Vientiane is the capital and largest city of Laos.
It is situated on the banks of the Mekong River near the border with Thailand.
As of September 2020, the population of Vientiane is about 830,000 people.
The city covers a total area of 130 square kilometers (50 square miles).
The average altitude is 174 metres (570 feet) above sea level.
The town was founded during the late 13th century, and in the mid-16th century the capital of the Lao kingdom was moved to Vientiane from its previous traditional location at Luang Prabang (now Louangphrabang).
In 1778 Vientiane came under Siamese control and in 1828 it was sacked and destroyed when the subject Laotian king revolted against Siamese hegemony.
From 1899 to 1953, with the exception of the Japanese occupation (1945), Vientiane was in succession the seat of the French governor and the French administrative capital.

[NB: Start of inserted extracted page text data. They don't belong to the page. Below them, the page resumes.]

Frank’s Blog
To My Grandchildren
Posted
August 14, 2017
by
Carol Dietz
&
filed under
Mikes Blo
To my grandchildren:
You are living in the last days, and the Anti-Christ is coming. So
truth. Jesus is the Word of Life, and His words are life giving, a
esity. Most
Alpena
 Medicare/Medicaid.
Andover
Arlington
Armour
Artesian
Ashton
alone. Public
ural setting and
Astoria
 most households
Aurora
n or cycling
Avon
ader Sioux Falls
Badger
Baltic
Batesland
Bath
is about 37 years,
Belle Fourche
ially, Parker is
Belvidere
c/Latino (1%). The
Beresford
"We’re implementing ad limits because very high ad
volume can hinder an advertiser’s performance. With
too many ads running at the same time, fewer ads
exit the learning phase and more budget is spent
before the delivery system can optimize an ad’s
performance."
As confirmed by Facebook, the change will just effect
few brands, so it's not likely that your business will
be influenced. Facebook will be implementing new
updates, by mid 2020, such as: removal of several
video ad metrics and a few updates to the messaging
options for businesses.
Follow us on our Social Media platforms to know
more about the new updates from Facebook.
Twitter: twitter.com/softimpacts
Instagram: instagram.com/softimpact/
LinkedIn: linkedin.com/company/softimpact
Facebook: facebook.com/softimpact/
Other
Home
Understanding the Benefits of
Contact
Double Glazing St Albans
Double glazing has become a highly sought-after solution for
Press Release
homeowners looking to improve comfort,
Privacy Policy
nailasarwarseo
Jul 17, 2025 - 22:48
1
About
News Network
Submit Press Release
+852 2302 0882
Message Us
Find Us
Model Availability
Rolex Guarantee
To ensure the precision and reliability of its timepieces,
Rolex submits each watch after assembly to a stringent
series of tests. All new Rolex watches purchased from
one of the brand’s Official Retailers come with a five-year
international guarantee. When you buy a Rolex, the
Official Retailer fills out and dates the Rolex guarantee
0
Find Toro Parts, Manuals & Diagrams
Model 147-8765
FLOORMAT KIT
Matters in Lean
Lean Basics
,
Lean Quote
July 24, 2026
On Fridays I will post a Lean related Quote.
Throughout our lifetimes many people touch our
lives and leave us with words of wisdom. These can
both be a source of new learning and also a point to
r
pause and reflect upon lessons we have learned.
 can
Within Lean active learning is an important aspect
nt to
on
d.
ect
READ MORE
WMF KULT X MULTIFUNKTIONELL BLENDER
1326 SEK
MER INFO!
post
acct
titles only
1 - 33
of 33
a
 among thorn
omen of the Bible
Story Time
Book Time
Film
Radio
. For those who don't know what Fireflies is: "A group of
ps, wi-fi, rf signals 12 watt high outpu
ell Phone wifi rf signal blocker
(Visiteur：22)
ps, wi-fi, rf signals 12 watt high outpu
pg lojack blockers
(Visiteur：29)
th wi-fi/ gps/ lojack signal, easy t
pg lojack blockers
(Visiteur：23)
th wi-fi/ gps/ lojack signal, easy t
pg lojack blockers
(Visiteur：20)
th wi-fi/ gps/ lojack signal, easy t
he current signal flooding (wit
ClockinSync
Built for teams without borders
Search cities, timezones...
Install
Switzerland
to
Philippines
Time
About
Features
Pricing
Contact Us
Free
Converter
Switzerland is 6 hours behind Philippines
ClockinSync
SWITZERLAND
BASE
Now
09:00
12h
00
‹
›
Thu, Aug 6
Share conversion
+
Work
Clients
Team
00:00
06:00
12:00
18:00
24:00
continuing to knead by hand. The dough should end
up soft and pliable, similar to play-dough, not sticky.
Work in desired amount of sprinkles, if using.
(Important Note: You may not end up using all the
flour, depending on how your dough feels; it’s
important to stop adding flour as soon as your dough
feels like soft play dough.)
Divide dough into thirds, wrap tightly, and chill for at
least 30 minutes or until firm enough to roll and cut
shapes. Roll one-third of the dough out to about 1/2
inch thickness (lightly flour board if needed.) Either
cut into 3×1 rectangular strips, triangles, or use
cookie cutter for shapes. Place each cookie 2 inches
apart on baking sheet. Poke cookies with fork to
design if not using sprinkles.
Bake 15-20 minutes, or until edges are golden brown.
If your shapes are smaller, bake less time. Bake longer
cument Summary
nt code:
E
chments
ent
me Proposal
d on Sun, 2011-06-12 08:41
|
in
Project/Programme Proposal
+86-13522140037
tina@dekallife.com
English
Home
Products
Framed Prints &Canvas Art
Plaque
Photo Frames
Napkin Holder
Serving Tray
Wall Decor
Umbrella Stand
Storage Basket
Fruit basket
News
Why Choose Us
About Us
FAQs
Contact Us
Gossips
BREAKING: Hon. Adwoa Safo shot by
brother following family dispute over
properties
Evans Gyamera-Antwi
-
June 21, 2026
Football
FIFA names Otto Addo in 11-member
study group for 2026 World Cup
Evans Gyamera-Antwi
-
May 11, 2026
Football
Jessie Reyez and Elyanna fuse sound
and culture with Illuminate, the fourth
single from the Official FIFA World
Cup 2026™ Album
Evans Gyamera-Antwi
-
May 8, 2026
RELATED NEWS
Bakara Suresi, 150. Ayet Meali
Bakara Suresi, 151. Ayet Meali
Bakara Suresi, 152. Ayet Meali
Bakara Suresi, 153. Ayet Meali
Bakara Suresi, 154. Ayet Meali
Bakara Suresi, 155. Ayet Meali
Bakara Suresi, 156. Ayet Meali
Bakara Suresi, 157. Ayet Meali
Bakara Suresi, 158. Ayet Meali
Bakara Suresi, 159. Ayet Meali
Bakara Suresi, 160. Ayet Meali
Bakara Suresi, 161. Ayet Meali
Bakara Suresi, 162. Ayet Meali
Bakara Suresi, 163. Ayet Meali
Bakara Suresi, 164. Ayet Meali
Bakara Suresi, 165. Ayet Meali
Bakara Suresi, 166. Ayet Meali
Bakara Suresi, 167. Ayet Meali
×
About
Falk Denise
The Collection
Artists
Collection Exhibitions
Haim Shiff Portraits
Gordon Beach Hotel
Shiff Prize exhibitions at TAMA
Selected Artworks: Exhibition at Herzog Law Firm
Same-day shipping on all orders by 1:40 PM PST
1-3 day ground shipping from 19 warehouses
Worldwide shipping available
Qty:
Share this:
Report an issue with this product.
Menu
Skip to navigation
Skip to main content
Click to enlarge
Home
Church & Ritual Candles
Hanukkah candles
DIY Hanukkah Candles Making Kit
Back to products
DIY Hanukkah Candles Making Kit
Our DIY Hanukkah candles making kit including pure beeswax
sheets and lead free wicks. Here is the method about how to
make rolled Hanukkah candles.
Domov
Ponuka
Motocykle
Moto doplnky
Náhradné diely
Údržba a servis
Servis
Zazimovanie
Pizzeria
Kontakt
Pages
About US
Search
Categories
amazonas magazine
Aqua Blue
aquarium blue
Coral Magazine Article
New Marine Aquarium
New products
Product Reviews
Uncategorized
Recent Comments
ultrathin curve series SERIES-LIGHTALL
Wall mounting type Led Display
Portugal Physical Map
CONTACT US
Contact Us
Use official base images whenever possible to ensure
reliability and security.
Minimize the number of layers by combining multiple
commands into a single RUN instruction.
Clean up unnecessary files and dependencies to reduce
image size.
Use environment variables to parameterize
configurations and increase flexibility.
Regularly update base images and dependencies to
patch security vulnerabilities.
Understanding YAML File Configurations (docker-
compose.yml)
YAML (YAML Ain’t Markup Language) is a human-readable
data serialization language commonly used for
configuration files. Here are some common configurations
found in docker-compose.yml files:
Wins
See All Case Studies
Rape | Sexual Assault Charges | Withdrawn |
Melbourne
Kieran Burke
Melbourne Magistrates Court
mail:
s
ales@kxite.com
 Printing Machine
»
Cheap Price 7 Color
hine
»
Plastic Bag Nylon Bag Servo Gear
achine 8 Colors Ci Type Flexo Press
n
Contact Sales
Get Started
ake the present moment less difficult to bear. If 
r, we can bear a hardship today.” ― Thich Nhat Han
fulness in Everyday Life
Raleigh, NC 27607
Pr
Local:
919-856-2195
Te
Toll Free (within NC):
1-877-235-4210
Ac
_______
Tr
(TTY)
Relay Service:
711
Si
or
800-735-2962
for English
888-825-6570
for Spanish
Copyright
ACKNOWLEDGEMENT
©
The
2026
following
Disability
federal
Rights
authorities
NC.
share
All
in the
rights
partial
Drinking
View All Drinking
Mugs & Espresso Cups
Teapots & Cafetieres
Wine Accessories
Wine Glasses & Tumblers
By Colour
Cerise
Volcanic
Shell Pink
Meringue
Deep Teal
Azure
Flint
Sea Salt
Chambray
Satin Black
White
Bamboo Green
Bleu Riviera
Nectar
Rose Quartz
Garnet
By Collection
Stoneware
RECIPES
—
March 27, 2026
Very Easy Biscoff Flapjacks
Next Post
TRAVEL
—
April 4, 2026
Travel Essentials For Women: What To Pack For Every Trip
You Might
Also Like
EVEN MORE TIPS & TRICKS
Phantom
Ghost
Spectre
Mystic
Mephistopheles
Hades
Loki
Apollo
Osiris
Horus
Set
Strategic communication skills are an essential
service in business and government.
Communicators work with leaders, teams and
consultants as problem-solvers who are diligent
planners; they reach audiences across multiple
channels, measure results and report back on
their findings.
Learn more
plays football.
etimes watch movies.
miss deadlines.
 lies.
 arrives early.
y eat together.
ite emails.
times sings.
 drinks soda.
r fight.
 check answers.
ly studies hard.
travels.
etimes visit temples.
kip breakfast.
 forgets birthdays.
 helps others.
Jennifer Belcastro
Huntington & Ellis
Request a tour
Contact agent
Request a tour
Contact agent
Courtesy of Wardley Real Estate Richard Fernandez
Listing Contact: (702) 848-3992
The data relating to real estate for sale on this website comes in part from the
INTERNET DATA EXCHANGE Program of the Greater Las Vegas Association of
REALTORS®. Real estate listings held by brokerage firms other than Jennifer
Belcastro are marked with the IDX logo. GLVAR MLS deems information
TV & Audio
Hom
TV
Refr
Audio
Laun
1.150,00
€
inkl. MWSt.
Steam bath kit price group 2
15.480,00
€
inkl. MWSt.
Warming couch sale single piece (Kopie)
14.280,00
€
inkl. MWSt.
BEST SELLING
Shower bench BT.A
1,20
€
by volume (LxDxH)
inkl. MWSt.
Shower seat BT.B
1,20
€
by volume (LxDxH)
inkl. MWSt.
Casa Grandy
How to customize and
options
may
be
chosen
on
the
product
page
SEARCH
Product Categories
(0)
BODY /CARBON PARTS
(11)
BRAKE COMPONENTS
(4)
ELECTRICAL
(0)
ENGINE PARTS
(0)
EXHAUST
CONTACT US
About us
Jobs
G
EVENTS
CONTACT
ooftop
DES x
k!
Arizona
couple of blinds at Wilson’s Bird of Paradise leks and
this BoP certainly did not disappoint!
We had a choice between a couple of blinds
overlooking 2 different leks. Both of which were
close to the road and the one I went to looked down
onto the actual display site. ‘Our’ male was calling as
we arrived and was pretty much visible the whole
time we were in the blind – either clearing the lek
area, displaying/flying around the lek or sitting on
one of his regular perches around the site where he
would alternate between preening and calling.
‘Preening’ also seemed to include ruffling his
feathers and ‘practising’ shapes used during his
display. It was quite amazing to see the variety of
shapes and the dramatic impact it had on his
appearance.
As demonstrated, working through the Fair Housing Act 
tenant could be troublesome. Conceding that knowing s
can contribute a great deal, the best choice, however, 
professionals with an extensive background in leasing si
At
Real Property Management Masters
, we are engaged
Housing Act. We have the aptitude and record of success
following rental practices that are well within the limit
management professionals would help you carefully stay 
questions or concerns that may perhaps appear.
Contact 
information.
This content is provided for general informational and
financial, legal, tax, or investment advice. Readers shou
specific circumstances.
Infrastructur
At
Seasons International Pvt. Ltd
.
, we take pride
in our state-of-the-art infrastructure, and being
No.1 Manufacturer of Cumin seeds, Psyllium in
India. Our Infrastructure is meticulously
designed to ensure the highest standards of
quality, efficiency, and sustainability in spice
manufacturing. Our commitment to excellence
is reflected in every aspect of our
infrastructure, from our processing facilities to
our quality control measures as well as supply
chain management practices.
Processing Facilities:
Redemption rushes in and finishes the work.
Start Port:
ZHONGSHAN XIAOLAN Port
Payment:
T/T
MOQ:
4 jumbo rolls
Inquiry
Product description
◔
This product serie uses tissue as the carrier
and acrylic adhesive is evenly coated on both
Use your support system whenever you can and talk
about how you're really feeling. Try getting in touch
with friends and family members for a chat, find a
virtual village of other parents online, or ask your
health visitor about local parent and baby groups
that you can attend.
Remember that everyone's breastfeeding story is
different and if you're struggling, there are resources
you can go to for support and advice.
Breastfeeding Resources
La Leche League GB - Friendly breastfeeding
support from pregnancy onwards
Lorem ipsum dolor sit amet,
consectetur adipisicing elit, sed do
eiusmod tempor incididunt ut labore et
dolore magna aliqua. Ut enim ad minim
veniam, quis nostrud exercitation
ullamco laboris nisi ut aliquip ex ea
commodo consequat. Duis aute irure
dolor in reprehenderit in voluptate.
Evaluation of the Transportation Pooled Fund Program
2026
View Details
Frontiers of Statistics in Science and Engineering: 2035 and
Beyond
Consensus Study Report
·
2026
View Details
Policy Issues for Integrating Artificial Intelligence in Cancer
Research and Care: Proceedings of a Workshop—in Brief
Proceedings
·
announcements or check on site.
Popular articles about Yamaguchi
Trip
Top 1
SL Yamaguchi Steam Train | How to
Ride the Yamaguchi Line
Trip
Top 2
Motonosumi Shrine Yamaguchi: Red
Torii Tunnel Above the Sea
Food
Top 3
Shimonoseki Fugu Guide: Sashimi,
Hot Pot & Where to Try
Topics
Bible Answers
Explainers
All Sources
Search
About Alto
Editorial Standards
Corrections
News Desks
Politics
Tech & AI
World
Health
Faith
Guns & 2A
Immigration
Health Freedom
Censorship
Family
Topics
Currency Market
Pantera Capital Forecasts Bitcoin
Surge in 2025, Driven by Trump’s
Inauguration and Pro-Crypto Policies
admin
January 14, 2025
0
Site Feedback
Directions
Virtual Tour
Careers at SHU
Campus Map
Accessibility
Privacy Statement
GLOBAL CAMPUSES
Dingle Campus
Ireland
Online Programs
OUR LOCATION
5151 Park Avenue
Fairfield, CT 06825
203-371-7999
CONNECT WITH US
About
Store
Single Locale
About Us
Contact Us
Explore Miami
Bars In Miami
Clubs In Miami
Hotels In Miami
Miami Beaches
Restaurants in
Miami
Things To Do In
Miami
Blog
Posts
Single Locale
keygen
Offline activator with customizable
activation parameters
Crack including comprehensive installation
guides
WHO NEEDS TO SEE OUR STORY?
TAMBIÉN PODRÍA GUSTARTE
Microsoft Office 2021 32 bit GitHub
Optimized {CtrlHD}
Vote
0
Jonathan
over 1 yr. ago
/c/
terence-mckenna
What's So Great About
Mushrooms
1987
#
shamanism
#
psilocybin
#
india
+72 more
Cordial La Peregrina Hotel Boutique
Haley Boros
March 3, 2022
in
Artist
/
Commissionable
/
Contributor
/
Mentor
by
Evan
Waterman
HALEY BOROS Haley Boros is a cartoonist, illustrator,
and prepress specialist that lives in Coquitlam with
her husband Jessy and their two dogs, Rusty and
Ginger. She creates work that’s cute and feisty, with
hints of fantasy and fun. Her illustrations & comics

Today, Vientiane is a peaceful city of multi-cultural influences, most evident in its architecture: Lao temples, French colonial mansions, Sino-Vietnamese shophouses and Soviet-style administrative offices.
Pha That Luang is a gold-covered large Buddhist stupa in the centre of the city of Vientiane. Since its initial establishment, suggested to be in the 3rd century, the stupa has undergone several reconstructions as recently as the 1930s due to foreign invasions of the area. It is generally regarded as the most important national monument in Laos and a national symbol.
Patuxai is a war monument in the centre of Vientiane. It was built between 1957 and 1968. The Patuxai was dedicated to those who fought in the struggle for independence from France. In romanising the name from the Laotian language, it is variously transliterated as Patuxai, Patuxay, Patousai and Patusai. It is also called Patuxai Arch or the Arc de Triomphe of Vientiane as it resembles the Arc de Triomphe in Paris. However, it is typically Laotian in design, decorated with mythological creatures such as the kinnari (half-female, half-bird).
The Sacred Heart Cathedral, also called Vientiane Cathedral, is the name given to a Roman Catholic cathedral in the city of Vientiane, the capital of Laos. The temple is situated at the Rue de la Mission and near the French Embassy in Laos. The cathedral was built in 1928, when Laos was part of the French Indochina.
Wat Si Saket is a Buddhist wat in Vientiane. It is situated on Lan Xang Road, on the corner with Setthathirat Road, to the northwest of Haw Phra Kaew, which formerly held the Emerald Buddha. It was built in 1818 on the order of King Anouvong.
Wat Si Muang or Simuong is a Buddhist temple in Vientiane. The temple was built in 1563, in the former Kingdom of Lan Xang. A statue of King Sisavang Vong stands in front of Wat Simuang. Inside, the temple is unusual in being divided into two rooms. The front room is quiet, with a monk usually on hand to give blessings. The rear room houses the large main altar, with statues and images of the Buddha.
That Dam is a large stupa located in Vientiane. This monument is said to house a seven-headed Naga serpent who protects the citizens of Vientiane.
Vientiane Night Market is located along the scenic waterfront in the city. The market usually gets going around sunset and you can come here to buy a range of items like clothes, textiles, accessories, handicrafts, paintings and myriad souvenirs.
The Chao Anouvong Park is a beautiful park in Vientiane. It is located in the heart of the city, next to the banks of the Mekong River. Chao Anouvong is a Green Park suitable for walks, sport, do some shopping, and admire the majestic statue of the King Chao Anouvong.
Buddha Park, also known as Xieng Khuan, is a sculpture park located 25 km (16 miles) southeast from Vientiane. Although it is not a temple (Wat), the park may be referred to as Wat Xieng Khuan since it contains numerous religious images. The name Xieng Khuan means Spirit City. The park contains over 200 Hindu and Buddhist statues. The socialist government operates Buddha Park as a tourist attraction and public park.
The name “Vientiane” is a French version of the city’s Lao name, Viang Chan, reflecting the difficulty the French had in pronouncing the Lao name. Viang means city (originally, walled settlement). The word chan has multiple potential meanings but is generally believed in this context to refer to sandalwood.
The city hosted the 25th Southeast Asian Games in December 2009, celebrating 50 years of the Southeast Asian Games.